From what I know, I need to move it to a Self Directed IRA provider and with that account fund the currency exchange account.

Is this correct? Is there another way of doing this? Another method I came across is to form an LLC, which you start with your Self Directed IRA, then trade currency with that LLC.

Thanks for your inputs.

2007-07-25 14:59:21 · 2 answers · asked by no_mo_names 3 in Business & Finance Investing

2 answers

I looked into doing the exact same thing. There are companies that specialize as custodians and then allow you place the "titled" account in approved investments which include FX.

I remember that it was pretty expensive. I decided to "practice" with my "regular funds". Good thing I did. Lost quite a bit of money. At least it was a tax loss. In an IRA it would not have been.

The average new account in FX blows up in less than three months. I spent 1.5 years before I had to cry uncle. 95% of all newbe's loose large amounts of cash.
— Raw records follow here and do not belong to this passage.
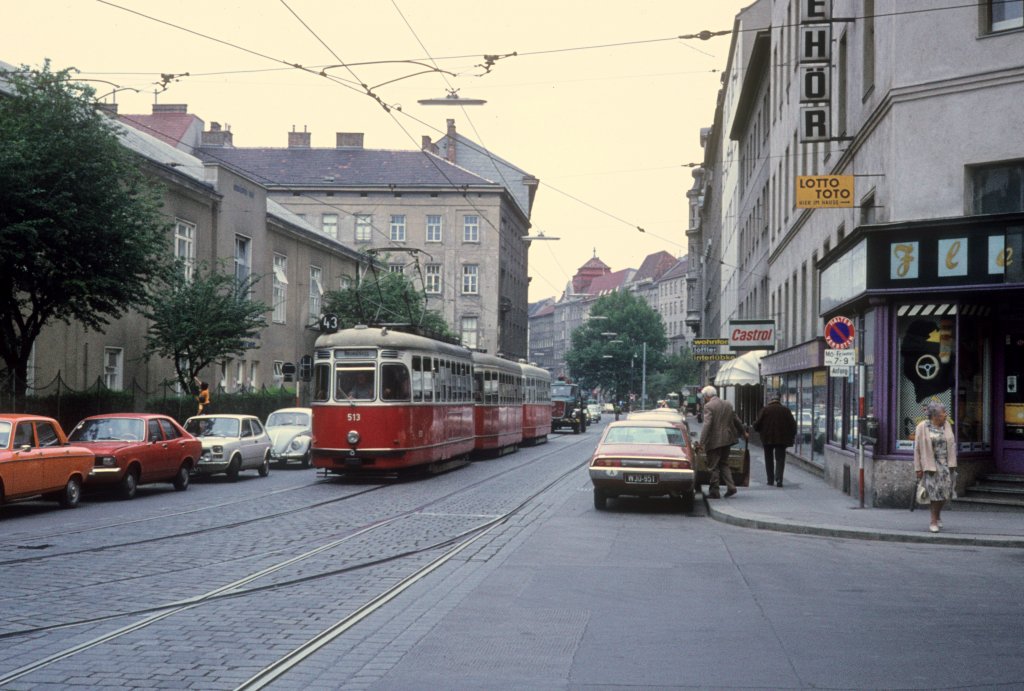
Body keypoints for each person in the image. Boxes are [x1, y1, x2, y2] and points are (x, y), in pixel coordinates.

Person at [913, 400, 958, 533]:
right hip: (931, 465)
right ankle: (933, 521)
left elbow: (951, 444)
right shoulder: (922, 427)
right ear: (935, 416)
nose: (946, 415)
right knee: (934, 494)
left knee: (945, 493)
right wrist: (918, 468)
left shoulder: (947, 425)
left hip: (947, 465)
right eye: (943, 413)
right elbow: (917, 449)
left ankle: (937, 515)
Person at [697, 385, 747, 498]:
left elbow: (707, 425)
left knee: (713, 466)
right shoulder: (727, 404)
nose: (704, 399)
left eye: (704, 397)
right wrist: (743, 432)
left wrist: (701, 442)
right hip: (727, 440)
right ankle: (731, 487)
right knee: (724, 464)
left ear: (707, 396)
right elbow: (736, 419)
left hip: (714, 441)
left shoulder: (708, 406)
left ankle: (714, 491)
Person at [753, 393, 797, 487]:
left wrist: (759, 430)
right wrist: (791, 435)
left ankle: (770, 480)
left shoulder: (765, 410)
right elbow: (793, 425)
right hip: (781, 438)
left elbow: (757, 424)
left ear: (771, 400)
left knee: (768, 459)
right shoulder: (785, 410)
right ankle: (779, 478)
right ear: (779, 400)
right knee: (780, 459)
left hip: (767, 438)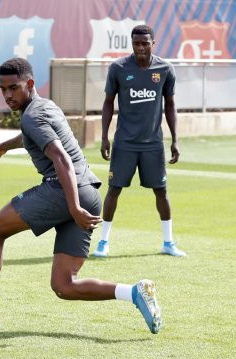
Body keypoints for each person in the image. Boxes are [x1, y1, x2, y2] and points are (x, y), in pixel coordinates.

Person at [0, 58, 162, 335]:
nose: (8, 95)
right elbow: (32, 135)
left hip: (63, 191)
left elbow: (60, 157)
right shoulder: (46, 106)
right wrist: (5, 145)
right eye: (3, 89)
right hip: (89, 192)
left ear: (29, 84)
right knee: (65, 285)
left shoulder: (31, 116)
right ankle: (134, 292)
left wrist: (72, 206)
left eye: (13, 88)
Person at [93, 25, 186, 258]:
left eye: (145, 43)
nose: (141, 48)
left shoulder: (165, 69)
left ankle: (168, 242)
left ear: (153, 43)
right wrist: (104, 136)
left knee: (161, 191)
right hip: (124, 143)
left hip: (153, 144)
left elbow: (170, 106)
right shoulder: (119, 68)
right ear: (132, 43)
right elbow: (108, 103)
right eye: (137, 43)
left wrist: (175, 140)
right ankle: (103, 242)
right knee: (114, 190)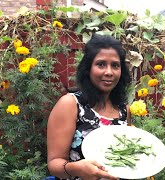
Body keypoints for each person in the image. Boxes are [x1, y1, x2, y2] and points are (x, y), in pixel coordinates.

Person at [47, 34, 131, 180]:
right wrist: (76, 168)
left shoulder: (124, 110)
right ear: (88, 68)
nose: (109, 72)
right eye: (101, 64)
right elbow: (54, 163)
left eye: (115, 65)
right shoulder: (70, 104)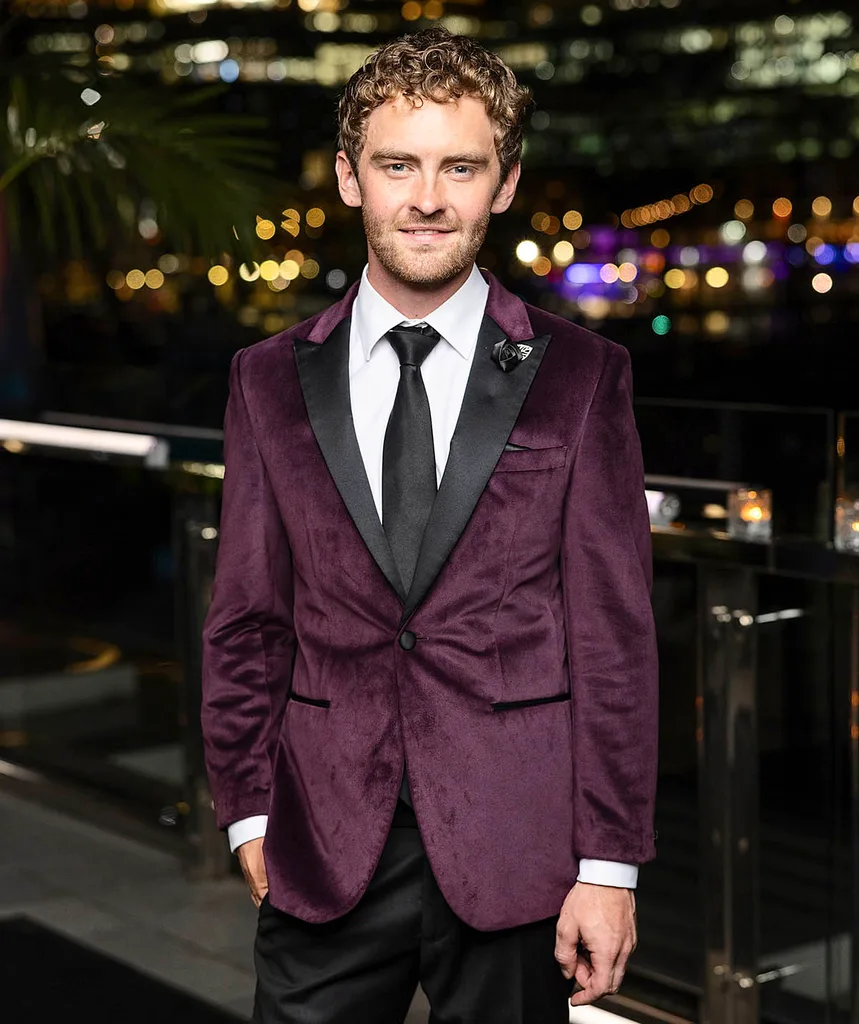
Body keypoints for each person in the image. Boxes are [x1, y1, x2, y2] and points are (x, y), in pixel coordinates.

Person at [201, 26, 658, 1024]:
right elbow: (245, 618)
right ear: (347, 176)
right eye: (396, 163)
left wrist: (609, 863)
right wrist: (245, 812)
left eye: (460, 166)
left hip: (518, 850)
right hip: (319, 840)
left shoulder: (582, 376)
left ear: (502, 183)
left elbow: (613, 640)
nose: (426, 197)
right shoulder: (267, 379)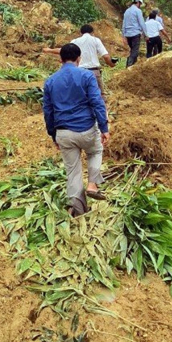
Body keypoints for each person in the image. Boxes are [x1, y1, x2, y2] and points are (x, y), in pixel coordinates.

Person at [43, 43, 109, 217]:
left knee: (73, 171)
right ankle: (93, 184)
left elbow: (48, 111)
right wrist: (104, 127)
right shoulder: (87, 76)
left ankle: (78, 212)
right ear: (79, 59)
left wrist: (53, 135)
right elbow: (97, 102)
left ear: (60, 59)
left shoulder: (50, 81)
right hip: (87, 129)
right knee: (95, 151)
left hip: (63, 133)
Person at [42, 24, 116, 97]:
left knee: (80, 97)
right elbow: (106, 56)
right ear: (92, 33)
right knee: (99, 96)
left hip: (78, 73)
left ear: (81, 33)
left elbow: (62, 50)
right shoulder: (96, 40)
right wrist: (111, 64)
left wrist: (49, 50)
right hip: (94, 72)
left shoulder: (75, 41)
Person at [121, 0, 146, 67]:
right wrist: (146, 34)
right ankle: (129, 65)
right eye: (140, 4)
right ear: (138, 2)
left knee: (133, 51)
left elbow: (124, 24)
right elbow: (142, 23)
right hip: (135, 34)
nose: (140, 5)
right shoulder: (138, 11)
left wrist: (123, 36)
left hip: (128, 35)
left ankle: (133, 67)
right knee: (135, 52)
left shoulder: (127, 11)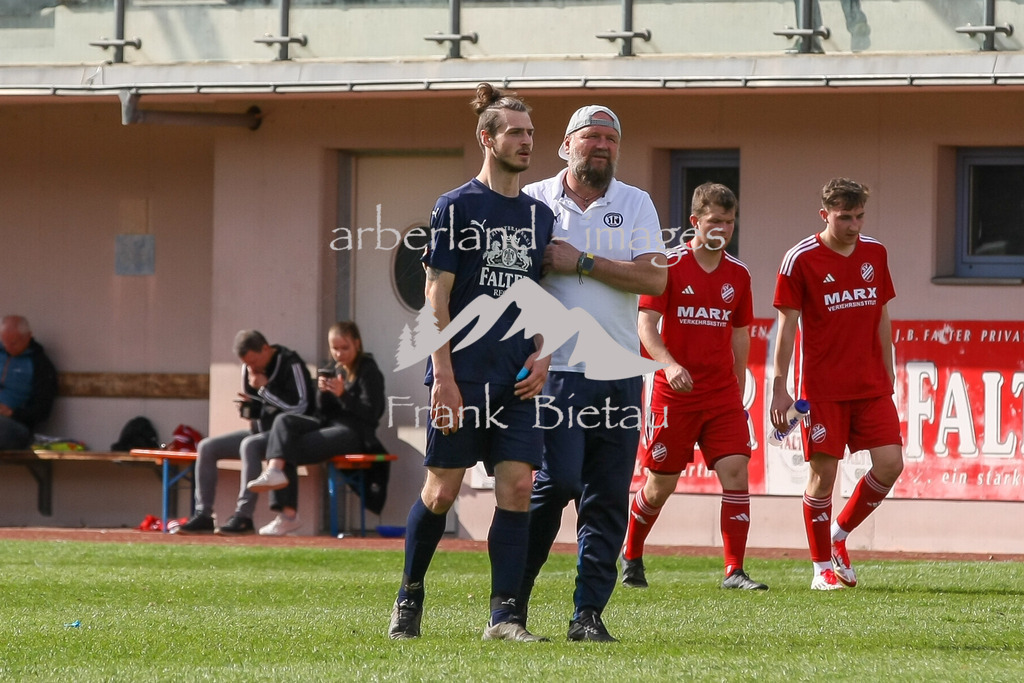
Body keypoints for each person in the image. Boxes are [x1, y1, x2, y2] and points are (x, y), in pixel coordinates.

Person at [387, 83, 554, 642]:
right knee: (441, 491)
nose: (527, 142)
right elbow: (436, 299)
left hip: (517, 381)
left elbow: (536, 298)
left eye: (531, 133)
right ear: (486, 138)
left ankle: (504, 617)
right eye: (515, 132)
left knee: (518, 488)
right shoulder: (456, 206)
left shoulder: (538, 214)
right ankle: (409, 597)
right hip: (463, 375)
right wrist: (445, 378)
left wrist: (544, 354)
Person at [517, 105, 667, 642]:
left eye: (610, 138)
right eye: (591, 137)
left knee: (606, 496)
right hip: (556, 370)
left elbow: (655, 277)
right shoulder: (532, 199)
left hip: (619, 373)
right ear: (566, 145)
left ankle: (588, 615)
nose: (601, 145)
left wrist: (581, 261)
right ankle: (511, 604)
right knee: (553, 484)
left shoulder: (635, 202)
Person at [622, 183, 767, 592]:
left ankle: (734, 571)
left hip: (721, 394)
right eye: (714, 220)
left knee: (736, 472)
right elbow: (645, 325)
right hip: (675, 393)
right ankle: (632, 553)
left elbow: (741, 333)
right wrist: (667, 366)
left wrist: (738, 384)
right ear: (695, 223)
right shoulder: (667, 266)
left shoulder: (738, 274)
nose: (722, 228)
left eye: (729, 221)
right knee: (660, 483)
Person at [770, 177, 903, 590]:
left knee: (890, 464)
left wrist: (890, 366)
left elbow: (881, 313)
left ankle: (839, 535)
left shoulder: (875, 252)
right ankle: (820, 569)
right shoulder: (800, 259)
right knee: (823, 475)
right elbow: (786, 328)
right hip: (823, 390)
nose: (853, 225)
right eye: (845, 217)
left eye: (859, 216)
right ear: (825, 214)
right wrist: (779, 385)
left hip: (870, 384)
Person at [247, 321, 389, 536]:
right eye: (335, 348)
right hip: (327, 425)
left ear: (357, 344)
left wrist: (344, 394)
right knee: (284, 422)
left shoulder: (369, 371)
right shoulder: (332, 368)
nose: (339, 354)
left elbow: (372, 413)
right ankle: (276, 474)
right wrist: (322, 393)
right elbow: (321, 413)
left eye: (344, 348)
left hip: (355, 433)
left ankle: (288, 516)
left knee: (287, 447)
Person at [174, 330, 315, 535]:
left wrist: (265, 390)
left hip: (283, 437)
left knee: (249, 445)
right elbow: (261, 407)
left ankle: (243, 516)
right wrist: (250, 408)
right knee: (207, 446)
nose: (252, 368)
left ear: (266, 349)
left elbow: (300, 407)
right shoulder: (248, 370)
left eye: (254, 362)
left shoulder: (290, 363)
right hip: (259, 430)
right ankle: (203, 514)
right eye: (247, 364)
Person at [0, 315, 58, 450]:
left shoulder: (40, 365)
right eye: (4, 342)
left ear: (28, 336)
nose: (8, 347)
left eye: (13, 343)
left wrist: (11, 412)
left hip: (16, 427)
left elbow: (42, 411)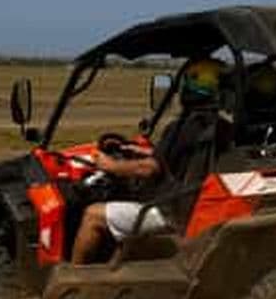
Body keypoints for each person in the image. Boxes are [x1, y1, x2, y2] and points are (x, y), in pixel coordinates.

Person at [70, 57, 230, 264]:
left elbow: (148, 170)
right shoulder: (221, 127)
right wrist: (140, 151)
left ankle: (75, 276)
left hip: (169, 211)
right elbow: (180, 157)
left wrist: (109, 165)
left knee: (92, 215)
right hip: (194, 205)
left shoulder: (183, 126)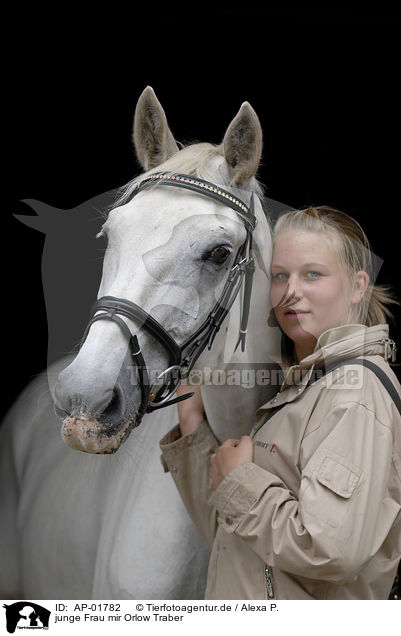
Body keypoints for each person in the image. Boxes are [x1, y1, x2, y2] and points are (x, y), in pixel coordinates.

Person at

Get into FX with a good plan that does not include thinking "how hard could it be". I'd suggest learning for a year before putting 1 cent in.

Good luck!

2007-07-25 16:42:04 · answer #1 · answered by Common Sense 7 · 0 0

A roth ira, you pay the taxes first , then can take the money out long term tax free. A regular ira you don't pay the taxes first, and you get the money out at a later time tax free. Your 401k was a tax free start, so you don't want a roth roll over, you want a self directed regular ira, and yes you want to roll it over because you will have more choices especially if your current 401k has big fees.